Ford was a principal in a doctrinal quarrel over predestination among Cheneyville Baptists in the 1840s. Ford was finally expelled from Springhill Baptist Church as a heretic for, among other reasons, allowing a Methodist to take communion in the church.

In 1841, William Prince Ford purchased Solomon Northup at an auction in New Orleans, Louisiana. In Saratoga Springs, Solomon Northup worked as a plumber, helping William Prince Ford with the lumber mill. Northup showed Ford how to build rafts from pine trees they cut and how to tie the pines together to float on the water.

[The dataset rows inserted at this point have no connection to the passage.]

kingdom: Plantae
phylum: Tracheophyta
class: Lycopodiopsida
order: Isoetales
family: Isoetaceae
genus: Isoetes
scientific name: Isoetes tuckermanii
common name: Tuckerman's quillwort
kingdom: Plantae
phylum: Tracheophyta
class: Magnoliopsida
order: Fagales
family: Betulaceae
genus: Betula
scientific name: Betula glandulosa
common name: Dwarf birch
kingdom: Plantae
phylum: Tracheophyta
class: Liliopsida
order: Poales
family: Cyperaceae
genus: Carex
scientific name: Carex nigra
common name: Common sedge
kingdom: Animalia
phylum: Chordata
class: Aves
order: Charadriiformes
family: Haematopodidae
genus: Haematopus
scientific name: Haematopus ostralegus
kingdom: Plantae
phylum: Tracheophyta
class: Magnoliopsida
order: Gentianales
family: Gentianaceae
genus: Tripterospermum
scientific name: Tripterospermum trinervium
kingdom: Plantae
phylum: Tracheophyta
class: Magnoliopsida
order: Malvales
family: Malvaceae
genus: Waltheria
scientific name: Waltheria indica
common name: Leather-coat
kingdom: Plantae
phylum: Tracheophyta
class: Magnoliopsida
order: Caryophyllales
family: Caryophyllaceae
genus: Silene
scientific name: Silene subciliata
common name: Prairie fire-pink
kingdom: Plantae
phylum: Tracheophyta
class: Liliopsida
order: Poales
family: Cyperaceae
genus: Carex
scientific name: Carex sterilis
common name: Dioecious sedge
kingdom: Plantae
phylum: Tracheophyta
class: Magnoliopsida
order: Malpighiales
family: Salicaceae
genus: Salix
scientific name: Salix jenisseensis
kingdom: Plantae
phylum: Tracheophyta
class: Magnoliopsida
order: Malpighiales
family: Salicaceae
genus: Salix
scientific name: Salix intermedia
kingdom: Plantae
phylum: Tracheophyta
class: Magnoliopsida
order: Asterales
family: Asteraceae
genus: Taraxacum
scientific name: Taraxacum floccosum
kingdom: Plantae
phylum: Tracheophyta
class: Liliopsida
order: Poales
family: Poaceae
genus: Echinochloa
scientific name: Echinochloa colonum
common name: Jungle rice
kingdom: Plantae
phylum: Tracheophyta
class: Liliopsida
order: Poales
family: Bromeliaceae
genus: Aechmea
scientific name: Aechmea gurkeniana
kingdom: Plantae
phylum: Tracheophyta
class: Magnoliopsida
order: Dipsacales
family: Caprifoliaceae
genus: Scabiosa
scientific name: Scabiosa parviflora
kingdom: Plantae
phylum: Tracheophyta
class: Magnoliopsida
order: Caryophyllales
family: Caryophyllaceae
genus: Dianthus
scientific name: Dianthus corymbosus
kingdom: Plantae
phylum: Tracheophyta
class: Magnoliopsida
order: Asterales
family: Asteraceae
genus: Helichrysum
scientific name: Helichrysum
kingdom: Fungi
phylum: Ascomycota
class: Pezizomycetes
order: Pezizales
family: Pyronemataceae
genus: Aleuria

Solomon Northup wanted to build a mill on the banks of Indian Creek, so William Prince Ford helped him. Despite this, the farm still lost money; Ford accumulated more debt and finally sold Northup.

== Popular culture ==
Mason Adams played Ford in the 1984 TV film Solomon Northup's Odyssey.

In the 2013 feature film 12 Years a Slave, Ford was portrayed by Benedict Cumberbatch. Some of Ford's descendants have objected to the portrayal in the film as rendering Ford as a "pompous hypocrite; a weak-willed man unable to protect Northup and his fellow slaves from sadistic overseers in the cotton fields," in contrast to Northup's description of Ford as a humane man: "There never was a more kind, noble, candid Christian man than William Ford."